* _Exercise brief_: Extract verbatim every line from the one containing "Table 8.7: Policy Criteria Policy" to the final line of the records below, inclusive, and exclude all pictures.
----
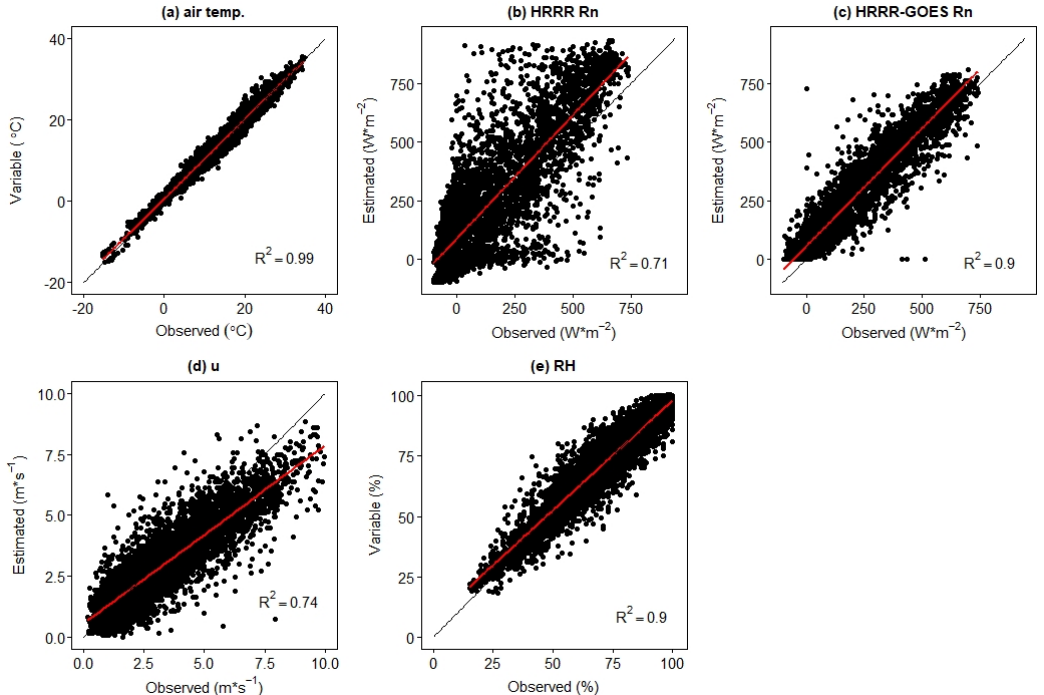
Figure 3. Scatter plots of selected observed hourly input data vs. extraction of hourly numerical weather prediction (NWP) outputs as modeled input data for Tower 11. A black solid line indicates 1:1 line and a blue solid line represents a linear regression line.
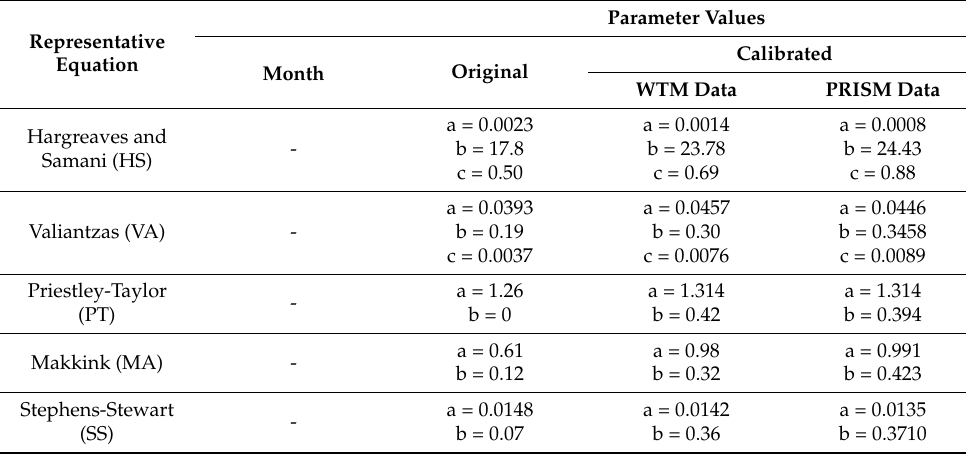
Table 1. Original and calibrated coefficient values of the selected empirical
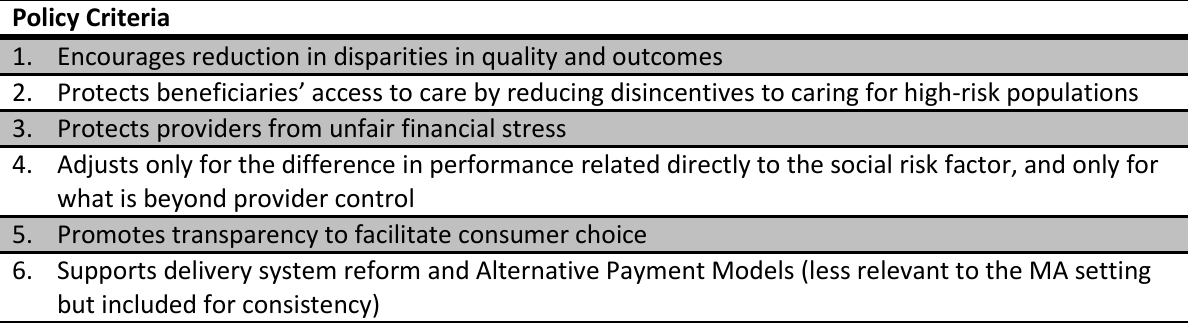
Table 8.7: Policy Criteria Policy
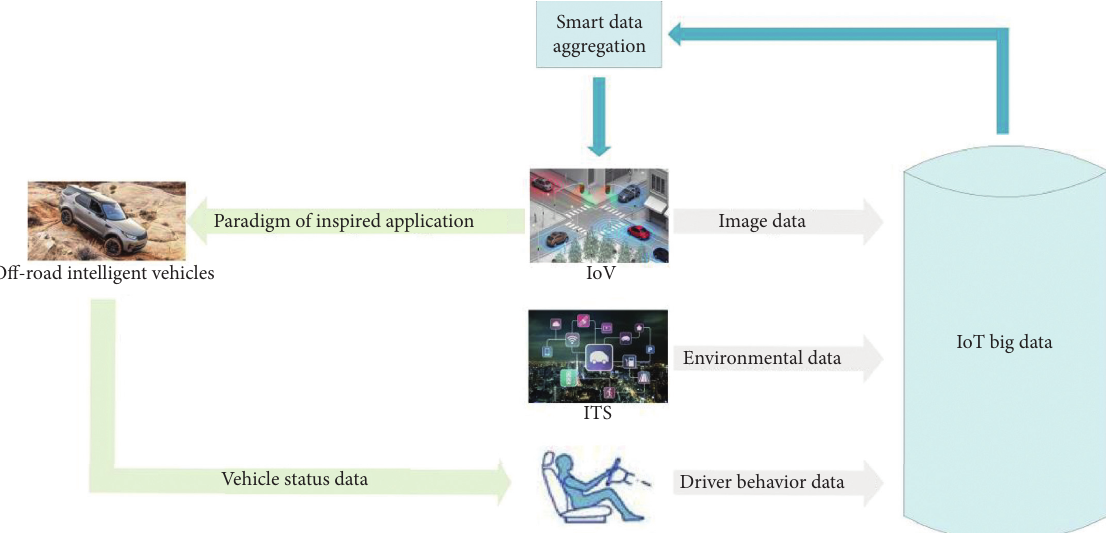
Figure 1: Smart data aggregation inspired paradigm of IoT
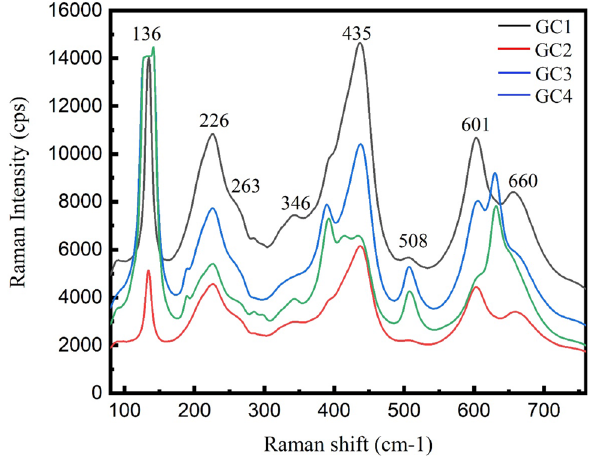
Fig. 7 Raman spectra of LTO prepared from the calcination of gela- tin-chitosan aqua-gel at 750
----
* _Task output_:
Table 8.7: Policy Criteria Policy
Figure 1: Smart data aggregation inspired paradigm of IoT
Fig. 7 Raman spectra of LTO prepared from the calcination of gela- tin-chitosan aqua-gel at 750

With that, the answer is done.